* Begin Extracted data *

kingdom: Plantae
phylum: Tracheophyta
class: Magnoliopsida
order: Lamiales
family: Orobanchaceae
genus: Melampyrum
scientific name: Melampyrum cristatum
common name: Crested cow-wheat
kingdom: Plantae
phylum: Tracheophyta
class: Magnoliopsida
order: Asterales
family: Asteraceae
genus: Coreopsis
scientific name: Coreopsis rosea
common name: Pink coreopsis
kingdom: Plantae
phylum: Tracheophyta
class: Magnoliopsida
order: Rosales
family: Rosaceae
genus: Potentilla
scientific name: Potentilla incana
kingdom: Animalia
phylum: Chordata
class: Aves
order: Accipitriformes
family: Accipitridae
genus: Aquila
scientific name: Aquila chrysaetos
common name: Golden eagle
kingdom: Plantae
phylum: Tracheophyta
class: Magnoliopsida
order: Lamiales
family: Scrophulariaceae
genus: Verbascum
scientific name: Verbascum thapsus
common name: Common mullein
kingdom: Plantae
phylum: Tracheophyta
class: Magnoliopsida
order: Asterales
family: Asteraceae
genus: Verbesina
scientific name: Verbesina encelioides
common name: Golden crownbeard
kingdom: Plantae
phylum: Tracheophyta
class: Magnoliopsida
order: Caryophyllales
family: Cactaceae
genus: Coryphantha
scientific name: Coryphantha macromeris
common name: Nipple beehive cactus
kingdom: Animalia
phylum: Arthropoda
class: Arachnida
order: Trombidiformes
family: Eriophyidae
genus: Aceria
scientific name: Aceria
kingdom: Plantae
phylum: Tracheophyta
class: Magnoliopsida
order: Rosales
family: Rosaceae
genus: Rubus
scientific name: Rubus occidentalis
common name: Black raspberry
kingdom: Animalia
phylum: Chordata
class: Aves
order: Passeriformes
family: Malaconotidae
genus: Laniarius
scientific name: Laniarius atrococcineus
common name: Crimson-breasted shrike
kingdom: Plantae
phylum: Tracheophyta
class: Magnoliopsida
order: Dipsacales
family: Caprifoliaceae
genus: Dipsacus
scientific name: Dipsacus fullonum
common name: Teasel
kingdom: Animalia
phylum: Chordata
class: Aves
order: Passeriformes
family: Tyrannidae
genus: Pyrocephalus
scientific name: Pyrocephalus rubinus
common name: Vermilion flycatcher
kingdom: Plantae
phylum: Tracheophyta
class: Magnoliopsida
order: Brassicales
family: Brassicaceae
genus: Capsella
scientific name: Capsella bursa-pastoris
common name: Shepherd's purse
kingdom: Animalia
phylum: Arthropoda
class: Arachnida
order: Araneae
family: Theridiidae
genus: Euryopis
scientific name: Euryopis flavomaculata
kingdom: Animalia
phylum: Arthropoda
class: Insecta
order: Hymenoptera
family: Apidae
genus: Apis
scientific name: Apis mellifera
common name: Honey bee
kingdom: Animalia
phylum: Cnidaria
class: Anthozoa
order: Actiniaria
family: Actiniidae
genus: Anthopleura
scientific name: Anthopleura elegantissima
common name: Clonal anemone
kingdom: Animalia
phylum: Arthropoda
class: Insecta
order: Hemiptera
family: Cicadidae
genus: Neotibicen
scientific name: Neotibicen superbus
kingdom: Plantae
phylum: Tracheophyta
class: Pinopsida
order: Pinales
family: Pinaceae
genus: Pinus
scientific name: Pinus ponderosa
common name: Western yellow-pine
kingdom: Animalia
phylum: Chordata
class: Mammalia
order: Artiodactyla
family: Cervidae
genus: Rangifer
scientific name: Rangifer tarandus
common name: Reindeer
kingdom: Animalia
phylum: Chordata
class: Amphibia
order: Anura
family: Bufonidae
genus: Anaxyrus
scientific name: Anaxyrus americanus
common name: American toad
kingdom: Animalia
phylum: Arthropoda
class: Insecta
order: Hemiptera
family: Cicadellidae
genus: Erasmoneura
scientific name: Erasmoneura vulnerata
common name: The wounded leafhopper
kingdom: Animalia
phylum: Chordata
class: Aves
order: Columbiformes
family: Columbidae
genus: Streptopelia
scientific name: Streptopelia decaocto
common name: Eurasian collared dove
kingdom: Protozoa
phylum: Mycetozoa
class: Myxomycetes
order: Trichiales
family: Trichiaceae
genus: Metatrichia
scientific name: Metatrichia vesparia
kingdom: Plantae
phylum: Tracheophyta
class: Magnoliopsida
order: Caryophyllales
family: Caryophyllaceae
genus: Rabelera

* End Extracted data *

■ Set task ■
Update the lines above by replacing "common name" with "vernacular name" throughout all the records, leaving everything else unchanged.

■ Correct response ■
kingdom: Plantae
phylum: Tracheophyta
class: Magnoliopsida
order: Lamiales
family: Orobanchaceae
genus: Melampyrum
scientific name: Melampyrum cristatum
vernacular name: Crested cow-wheat
kingdom: Plantae
phylum: Tracheophyta
class: Magnoliopsida
order: Asterales
family: Asteraceae
genus: Coreopsis
scientific name: Coreopsis rosea
vernacular name: Pink coreopsis
kingdom: Plantae
phylum: Tracheophyta
class: Magnoliopsida
order: Rosales
family: Rosaceae
genus: Potentilla
scientific name: Potentilla incana
kingdom: Animalia
phylum: Chordata
class: Aves
order: Accipitriformes
family: Accipitridae
genus: Aquila
scientific name: Aquila chrysaetos
vernacular name: Golden eagle
kingdom: Plantae
phylum: Tracheophyta
class: Magnoliopsida
order: Lamiales
family: Scrophulariaceae
genus: Verbascum
scientific name: Verbascum thapsus
vernacular name: Common mullein
kingdom: Plantae
phylum: Tracheophyta
class: Magnoliopsida
order: Asterales
family: Asteraceae
genus: Verbesina
scientific name: Verbesina encelioides
vernacular name: Golden crownbeard
kingdom: Plantae
phylum: Tracheophyta
class: Magnoliopsida
order: Caryophyllales
family: Cactaceae
genus: Coryphantha
scientific name: Coryphantha macromeris
vernacular name: Nipple beehive cactus
kingdom: Animalia
phylum: Arthropoda
class: Arachnida
order: Trombidiformes
family: Eriophyidae
genus: Aceria
scientific name: Aceria
kingdom: Plantae
phylum: Tracheophyta
class: Magnoliopsida
order: Rosales
family: Rosaceae
genus: Rubus
scientific name: Rubus occidentalis
vernacular name: Black raspberry
kingdom: Animalia
phylum: Chordata
class: Aves
order: Passeriformes
family: Malaconotidae
genus: Laniarius
scientific name: Laniarius atrococcineus
vernacular name: Crimson-breasted shrike
kingdom: Plantae
phylum: Tracheophyta
class: Magnoliopsida
order: Dipsacales
family: Caprifoliaceae
genus: Dipsacus
scientific name: Dipsacus fullonum
vernacular name: Teasel
kingdom: Animalia
phylum: Chordata
class: Aves
order: Passeriformes
family: Tyrannidae
genus: Pyrocephalus
scientific name: Pyrocephalus rubinus
vernacular name: Vermilion flycatcher
kingdom: Plantae
phylum: Tracheophyta
class: Magnoliopsida
order: Brassicales
family: Brassicaceae
genus: Capsella
scientific name: Capsella bursa-pastoris
vernacular name: Shepherd's purse
kingdom: Animalia
phylum: Arthropoda
class: Arachnida
order: Araneae
family: Theridiidae
genus: Euryopis
scientific name: Euryopis flavomaculata
kingdom: Animalia
phylum: Arthropoda
class: Insecta
order: Hymenoptera
family: Apidae
genus: Apis
scientific name: Apis mellifera
vernacular name: Honey bee
kingdom: Animalia
phylum: Cnidaria
class: Anthozoa
order: Actiniaria
family: Actiniidae
genus: Anthopleura
scientific name: Anthopleura elegantissima
vernacular name: Clonal anemone
kingdom: Animalia
phylum: Arthropoda
class: Insecta
order: Hemiptera
family: Cicadidae
genus: Neotibicen
scientific name: Neotibicen superbus
kingdom: Plantae
phylum: Tracheophyta
class: Pinopsida
order: Pinales
family: Pinaceae
genus: Pinus
scientific name: Pinus ponderosa
vernacular name: Western yellow-pine
kingdom: Animalia
phylum: Chordata
class: Mammalia
order: Artiodactyla
family: Cervidae
genus: Rangifer
scientific name: Rangifer tarandus
vernacular name: Reindeer
kingdom: Animalia
phylum: Chordata
class: Amphibia
order: Anura
family: Bufonidae
genus: Anaxyrus
scientific name: Anaxyrus americanus
vernacular name: American toad
kingdom: Animalia
phylum: Arthropoda
class: Insecta
order: Hemiptera
family: Cicadellidae
genus: Erasmoneura
scientific name: Erasmoneura vulnerata
vernacular name: The wounded leafhopper
kingdom: Animalia
phylum: Chordata
class: Aves
order: Columbiformes
family: Columbidae
genus: Streptopelia
scientific name: Streptopelia decaocto
vernacular name: Eurasian collared dove
kingdom: Protozoa
phylum: Mycetozoa
class: Myxomycetes
order: Trichiales
family: Trichiaceae
genus: Metatrichia
scientific name: Metatrichia vesparia
kingdom: Plantae
phylum: Tracheophyta
class: Magnoliopsida
order: Caryophyllales
family: Caryophyllaceae
genus: Rabelera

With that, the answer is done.